GIVEN RECORDS:
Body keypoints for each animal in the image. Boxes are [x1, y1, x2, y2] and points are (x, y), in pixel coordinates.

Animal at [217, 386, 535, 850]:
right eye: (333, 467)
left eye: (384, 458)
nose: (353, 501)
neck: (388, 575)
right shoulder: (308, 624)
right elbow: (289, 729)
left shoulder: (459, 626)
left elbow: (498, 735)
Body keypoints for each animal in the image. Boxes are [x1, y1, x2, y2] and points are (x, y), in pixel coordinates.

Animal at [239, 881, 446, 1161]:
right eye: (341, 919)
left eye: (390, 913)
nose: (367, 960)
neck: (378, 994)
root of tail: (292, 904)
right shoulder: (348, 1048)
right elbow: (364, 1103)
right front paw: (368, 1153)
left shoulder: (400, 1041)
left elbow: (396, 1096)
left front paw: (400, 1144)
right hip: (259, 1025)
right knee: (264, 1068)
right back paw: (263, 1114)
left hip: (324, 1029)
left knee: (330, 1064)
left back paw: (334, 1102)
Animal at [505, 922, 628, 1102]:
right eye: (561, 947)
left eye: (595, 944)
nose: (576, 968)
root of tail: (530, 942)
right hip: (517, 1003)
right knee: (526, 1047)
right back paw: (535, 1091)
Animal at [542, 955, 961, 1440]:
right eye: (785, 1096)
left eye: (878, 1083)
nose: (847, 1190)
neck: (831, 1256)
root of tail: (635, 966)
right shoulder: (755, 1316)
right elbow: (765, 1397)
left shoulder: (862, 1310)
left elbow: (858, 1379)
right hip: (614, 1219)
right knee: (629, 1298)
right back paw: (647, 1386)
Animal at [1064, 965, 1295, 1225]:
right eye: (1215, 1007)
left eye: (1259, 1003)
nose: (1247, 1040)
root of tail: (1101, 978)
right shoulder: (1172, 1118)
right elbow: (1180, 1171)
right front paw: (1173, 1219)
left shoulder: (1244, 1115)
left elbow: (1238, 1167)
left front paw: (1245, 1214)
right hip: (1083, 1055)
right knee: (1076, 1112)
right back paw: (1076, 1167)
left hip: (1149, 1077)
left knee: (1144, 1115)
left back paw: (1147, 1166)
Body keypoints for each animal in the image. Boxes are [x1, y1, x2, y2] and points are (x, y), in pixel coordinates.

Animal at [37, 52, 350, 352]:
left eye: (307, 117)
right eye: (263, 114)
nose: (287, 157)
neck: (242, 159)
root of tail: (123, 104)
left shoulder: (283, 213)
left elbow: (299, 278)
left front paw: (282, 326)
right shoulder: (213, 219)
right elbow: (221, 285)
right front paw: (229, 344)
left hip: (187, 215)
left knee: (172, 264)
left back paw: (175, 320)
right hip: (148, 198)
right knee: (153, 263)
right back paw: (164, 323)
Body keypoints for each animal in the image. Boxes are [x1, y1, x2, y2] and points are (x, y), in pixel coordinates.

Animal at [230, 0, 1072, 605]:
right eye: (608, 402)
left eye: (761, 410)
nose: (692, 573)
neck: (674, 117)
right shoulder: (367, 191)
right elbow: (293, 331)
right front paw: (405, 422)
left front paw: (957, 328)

WORK ITEM: Determine how many lines of the entries contain the string "root", and reply with nothing but the number.

WRITTEN ANSWER: 5